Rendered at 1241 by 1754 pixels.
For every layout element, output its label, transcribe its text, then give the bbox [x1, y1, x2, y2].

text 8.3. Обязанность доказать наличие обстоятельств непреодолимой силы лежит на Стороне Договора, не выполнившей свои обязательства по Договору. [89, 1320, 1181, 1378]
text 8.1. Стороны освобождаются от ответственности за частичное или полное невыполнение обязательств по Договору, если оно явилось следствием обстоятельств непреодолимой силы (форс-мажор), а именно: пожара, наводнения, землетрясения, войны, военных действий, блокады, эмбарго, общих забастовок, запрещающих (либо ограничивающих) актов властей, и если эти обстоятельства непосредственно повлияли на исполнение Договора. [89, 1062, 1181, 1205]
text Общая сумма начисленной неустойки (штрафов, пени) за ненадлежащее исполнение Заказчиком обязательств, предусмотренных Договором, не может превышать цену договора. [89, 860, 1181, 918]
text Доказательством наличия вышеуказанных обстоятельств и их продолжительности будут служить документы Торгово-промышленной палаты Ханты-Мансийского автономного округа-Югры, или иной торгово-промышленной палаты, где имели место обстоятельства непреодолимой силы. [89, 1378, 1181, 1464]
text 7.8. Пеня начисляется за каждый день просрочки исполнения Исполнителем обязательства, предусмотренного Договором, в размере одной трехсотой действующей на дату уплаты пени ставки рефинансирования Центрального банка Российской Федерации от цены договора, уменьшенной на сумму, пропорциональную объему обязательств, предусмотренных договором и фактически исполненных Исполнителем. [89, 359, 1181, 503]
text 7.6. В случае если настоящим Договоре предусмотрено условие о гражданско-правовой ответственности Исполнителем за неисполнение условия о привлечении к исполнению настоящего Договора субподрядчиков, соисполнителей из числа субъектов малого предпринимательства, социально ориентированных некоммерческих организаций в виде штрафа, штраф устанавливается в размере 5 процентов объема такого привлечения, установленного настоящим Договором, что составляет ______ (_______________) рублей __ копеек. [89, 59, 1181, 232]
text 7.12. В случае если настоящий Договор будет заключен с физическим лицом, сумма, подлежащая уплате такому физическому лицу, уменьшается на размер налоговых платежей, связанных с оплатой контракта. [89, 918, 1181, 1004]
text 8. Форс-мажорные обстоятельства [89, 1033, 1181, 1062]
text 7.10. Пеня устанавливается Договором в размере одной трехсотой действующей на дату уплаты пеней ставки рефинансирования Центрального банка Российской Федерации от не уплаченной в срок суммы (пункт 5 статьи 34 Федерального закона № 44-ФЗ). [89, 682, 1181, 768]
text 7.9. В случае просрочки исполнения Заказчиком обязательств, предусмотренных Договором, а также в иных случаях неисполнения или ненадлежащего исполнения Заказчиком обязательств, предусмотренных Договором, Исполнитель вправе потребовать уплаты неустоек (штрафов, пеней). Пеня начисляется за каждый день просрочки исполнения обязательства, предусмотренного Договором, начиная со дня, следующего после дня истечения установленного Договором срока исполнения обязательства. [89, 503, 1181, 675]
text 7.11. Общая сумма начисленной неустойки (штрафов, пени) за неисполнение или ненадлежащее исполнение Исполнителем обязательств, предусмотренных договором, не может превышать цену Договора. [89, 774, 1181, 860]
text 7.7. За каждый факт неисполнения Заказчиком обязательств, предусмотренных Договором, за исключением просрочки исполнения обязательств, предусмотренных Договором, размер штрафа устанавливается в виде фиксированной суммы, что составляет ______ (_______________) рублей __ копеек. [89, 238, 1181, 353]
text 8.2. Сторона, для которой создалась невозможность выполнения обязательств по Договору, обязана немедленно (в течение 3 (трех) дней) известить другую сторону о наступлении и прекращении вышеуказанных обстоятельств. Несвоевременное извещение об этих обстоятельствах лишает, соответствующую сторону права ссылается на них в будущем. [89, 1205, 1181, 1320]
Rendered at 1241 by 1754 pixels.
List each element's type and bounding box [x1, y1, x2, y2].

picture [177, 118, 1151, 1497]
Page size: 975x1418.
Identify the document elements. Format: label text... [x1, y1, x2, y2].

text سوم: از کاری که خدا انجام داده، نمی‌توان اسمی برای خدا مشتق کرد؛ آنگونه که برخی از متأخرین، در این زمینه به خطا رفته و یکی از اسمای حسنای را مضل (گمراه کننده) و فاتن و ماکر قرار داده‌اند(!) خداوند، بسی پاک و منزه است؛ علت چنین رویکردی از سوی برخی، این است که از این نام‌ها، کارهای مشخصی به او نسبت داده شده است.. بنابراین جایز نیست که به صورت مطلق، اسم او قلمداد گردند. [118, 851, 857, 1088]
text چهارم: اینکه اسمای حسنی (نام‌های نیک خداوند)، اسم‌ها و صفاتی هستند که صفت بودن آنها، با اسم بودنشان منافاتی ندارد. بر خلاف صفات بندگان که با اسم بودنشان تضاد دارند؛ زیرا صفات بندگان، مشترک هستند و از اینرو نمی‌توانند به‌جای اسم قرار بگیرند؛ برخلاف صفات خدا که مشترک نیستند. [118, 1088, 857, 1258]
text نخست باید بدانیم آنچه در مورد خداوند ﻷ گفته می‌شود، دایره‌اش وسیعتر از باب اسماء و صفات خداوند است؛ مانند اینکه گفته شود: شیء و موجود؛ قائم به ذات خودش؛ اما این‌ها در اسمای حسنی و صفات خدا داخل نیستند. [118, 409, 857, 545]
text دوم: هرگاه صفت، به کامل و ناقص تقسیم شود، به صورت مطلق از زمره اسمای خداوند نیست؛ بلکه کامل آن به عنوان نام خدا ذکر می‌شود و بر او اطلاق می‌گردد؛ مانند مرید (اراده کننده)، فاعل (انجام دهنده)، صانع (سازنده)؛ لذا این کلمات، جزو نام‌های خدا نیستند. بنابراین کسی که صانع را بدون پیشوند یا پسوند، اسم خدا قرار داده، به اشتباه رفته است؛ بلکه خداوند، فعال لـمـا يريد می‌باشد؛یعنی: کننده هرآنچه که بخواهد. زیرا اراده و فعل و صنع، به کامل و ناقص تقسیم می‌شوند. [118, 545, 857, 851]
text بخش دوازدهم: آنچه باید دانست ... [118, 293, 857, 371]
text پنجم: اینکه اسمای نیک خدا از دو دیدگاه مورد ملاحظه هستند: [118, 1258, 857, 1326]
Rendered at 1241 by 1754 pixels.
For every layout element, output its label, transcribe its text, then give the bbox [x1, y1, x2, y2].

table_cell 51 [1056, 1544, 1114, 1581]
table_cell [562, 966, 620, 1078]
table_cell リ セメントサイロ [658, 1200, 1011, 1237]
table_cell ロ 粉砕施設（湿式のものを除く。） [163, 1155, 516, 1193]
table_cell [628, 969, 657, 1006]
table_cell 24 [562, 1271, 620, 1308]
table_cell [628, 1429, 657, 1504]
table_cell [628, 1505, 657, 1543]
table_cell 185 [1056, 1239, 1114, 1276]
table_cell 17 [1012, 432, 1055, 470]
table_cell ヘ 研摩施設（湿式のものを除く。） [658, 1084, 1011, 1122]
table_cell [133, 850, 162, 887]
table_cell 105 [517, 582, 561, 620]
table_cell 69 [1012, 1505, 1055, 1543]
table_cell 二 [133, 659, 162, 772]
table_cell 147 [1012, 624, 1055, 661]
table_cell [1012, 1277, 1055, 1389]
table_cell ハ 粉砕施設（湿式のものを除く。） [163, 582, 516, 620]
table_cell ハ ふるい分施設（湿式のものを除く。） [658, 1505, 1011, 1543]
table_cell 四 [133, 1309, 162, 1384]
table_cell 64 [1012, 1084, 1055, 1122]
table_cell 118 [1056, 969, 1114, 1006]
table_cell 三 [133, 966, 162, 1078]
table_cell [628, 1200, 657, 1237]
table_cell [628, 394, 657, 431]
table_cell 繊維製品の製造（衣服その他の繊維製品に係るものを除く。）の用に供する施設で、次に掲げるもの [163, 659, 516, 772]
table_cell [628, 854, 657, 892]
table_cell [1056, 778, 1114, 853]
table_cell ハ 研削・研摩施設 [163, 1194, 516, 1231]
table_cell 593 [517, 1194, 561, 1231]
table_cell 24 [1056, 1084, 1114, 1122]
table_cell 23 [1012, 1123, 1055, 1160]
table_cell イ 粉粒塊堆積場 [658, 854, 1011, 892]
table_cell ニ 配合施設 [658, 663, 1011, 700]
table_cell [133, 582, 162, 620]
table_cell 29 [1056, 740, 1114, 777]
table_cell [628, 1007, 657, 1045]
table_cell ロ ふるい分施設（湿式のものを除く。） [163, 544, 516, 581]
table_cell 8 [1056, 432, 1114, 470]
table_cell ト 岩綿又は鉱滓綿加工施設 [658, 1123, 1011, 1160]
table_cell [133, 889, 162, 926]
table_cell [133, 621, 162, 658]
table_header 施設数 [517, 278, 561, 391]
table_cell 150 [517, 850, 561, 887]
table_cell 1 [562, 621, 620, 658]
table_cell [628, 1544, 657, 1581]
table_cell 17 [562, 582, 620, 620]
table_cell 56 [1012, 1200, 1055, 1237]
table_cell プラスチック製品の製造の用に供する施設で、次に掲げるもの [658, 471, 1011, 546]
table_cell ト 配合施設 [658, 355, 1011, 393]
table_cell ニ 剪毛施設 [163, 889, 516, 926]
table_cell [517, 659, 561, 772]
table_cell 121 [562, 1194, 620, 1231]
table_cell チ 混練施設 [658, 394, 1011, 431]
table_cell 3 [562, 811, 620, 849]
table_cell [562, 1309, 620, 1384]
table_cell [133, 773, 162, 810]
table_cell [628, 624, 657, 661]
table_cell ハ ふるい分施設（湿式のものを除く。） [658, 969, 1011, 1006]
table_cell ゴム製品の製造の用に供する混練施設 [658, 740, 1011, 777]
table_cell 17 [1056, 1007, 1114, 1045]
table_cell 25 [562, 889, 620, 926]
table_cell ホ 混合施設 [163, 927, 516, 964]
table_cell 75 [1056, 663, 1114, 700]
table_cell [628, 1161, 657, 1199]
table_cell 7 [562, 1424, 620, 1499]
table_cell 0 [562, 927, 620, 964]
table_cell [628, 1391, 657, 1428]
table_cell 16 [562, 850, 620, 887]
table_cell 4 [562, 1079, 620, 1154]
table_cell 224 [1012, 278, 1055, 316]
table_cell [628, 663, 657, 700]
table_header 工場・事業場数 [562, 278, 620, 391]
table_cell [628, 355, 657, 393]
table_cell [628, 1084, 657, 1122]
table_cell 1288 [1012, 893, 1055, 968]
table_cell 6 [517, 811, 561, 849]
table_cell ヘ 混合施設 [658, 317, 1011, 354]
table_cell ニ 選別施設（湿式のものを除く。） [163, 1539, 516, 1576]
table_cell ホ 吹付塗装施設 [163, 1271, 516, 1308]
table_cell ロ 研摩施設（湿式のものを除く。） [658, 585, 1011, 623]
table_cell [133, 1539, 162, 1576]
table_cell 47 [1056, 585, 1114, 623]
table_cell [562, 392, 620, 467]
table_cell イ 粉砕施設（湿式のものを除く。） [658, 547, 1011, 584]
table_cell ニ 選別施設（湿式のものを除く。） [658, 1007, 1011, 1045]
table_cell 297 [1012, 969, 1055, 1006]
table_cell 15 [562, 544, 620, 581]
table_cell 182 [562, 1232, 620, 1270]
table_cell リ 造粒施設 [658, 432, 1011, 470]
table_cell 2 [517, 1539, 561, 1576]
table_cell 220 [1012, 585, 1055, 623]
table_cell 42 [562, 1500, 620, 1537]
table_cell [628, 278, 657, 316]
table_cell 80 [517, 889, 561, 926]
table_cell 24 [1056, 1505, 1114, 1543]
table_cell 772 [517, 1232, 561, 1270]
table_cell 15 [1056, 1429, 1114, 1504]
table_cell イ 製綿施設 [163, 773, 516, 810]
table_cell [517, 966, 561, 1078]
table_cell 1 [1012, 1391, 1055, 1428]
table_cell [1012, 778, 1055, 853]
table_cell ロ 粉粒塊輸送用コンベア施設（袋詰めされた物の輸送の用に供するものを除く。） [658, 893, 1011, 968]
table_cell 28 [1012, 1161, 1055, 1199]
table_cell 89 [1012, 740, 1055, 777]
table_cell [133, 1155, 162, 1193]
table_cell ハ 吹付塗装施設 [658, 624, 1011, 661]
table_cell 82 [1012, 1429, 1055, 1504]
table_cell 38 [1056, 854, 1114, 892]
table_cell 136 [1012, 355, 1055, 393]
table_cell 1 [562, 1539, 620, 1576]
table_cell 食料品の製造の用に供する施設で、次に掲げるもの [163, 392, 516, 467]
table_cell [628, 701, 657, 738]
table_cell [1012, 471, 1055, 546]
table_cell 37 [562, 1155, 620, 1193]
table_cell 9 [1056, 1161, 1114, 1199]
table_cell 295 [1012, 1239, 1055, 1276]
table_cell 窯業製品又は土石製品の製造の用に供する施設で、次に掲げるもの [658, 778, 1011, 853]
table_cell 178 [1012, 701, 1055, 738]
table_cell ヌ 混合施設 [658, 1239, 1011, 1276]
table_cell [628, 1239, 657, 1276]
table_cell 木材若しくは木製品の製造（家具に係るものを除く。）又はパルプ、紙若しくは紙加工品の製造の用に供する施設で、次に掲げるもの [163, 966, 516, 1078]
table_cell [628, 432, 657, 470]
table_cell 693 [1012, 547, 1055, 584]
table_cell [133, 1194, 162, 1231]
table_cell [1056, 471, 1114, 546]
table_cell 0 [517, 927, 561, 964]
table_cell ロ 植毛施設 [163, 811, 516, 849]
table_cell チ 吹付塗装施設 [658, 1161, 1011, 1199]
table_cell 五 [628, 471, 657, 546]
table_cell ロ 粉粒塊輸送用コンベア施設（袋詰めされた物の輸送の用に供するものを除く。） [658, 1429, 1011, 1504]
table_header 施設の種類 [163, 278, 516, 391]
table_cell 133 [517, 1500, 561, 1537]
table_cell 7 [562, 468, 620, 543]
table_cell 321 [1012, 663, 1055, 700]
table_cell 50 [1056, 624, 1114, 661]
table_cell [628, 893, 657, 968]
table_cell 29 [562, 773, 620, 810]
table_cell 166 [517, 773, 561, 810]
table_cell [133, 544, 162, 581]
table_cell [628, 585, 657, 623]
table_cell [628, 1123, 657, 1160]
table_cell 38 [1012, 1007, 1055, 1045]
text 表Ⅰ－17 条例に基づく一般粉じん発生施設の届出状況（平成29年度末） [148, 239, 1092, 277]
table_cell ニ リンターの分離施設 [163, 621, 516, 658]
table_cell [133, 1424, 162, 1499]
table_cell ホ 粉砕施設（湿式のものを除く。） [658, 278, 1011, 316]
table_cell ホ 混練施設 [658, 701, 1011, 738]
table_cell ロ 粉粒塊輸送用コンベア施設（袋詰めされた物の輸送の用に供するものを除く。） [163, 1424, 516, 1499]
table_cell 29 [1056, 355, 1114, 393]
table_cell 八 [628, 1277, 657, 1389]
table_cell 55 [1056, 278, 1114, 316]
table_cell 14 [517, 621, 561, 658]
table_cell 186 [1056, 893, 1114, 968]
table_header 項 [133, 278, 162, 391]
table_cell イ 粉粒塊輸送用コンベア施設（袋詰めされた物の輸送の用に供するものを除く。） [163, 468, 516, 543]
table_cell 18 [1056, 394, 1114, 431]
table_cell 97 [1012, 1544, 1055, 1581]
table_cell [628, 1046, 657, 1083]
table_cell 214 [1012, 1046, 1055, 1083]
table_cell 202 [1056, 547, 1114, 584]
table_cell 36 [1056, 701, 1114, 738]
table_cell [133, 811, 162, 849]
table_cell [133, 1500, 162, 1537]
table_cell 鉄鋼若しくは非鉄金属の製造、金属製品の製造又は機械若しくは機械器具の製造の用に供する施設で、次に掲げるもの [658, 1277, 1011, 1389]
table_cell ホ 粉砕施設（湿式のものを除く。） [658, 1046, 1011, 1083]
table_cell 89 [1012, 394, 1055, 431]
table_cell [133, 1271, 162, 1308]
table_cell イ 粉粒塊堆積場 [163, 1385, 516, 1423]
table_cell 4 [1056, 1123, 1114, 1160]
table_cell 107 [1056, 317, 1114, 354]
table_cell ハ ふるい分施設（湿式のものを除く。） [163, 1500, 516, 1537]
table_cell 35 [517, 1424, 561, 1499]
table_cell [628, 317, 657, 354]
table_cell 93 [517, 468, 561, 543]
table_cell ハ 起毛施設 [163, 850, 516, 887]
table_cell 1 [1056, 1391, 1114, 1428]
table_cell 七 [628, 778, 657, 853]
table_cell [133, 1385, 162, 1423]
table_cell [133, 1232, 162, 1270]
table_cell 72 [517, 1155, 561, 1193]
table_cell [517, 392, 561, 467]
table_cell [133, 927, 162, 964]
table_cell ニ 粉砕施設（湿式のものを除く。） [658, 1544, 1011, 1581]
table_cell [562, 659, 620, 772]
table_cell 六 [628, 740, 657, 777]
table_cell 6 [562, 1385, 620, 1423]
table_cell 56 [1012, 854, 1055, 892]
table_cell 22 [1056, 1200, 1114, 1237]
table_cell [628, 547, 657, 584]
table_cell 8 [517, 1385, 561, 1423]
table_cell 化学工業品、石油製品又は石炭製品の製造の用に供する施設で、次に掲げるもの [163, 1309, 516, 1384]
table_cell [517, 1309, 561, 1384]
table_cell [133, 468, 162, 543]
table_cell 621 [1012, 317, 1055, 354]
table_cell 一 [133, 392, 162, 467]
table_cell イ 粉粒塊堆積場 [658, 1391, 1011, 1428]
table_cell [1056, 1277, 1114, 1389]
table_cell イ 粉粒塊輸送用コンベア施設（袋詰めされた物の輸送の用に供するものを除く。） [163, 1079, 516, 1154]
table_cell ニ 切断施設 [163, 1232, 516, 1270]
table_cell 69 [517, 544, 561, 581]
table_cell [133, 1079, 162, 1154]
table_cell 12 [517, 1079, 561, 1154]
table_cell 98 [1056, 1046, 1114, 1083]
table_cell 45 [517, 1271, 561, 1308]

━━━━━━━━

* [PROBLEM REQUIREMENTS] Of the lines above, show those in which "рефинансирования" appears.

* [OUTPUT BELOW]
text 7.8. Пеня начисляется за каждый день просрочки исполнения Исполнителем обязательства, предусмотренного Договором, в размере одной трехсотой действующей на дату уплаты пени ставки рефинансирования Центрального банка Российской Федерации от цены договора, уменьшенной на сумму, пропорциональную объему обязательств, предусмотренных договором и фактически исполненных Исполнителем. [89, 359, 1181, 503]
text 7.10. Пеня устанавливается Договором в размере одной трехсотой действующей на дату уплаты пеней ставки рефинансирования Центрального банка Российской Федерации от не уплаченной в срок суммы (пункт 5 статьи 34 Федерального закона № 44-ФЗ). [89, 682, 1181, 768]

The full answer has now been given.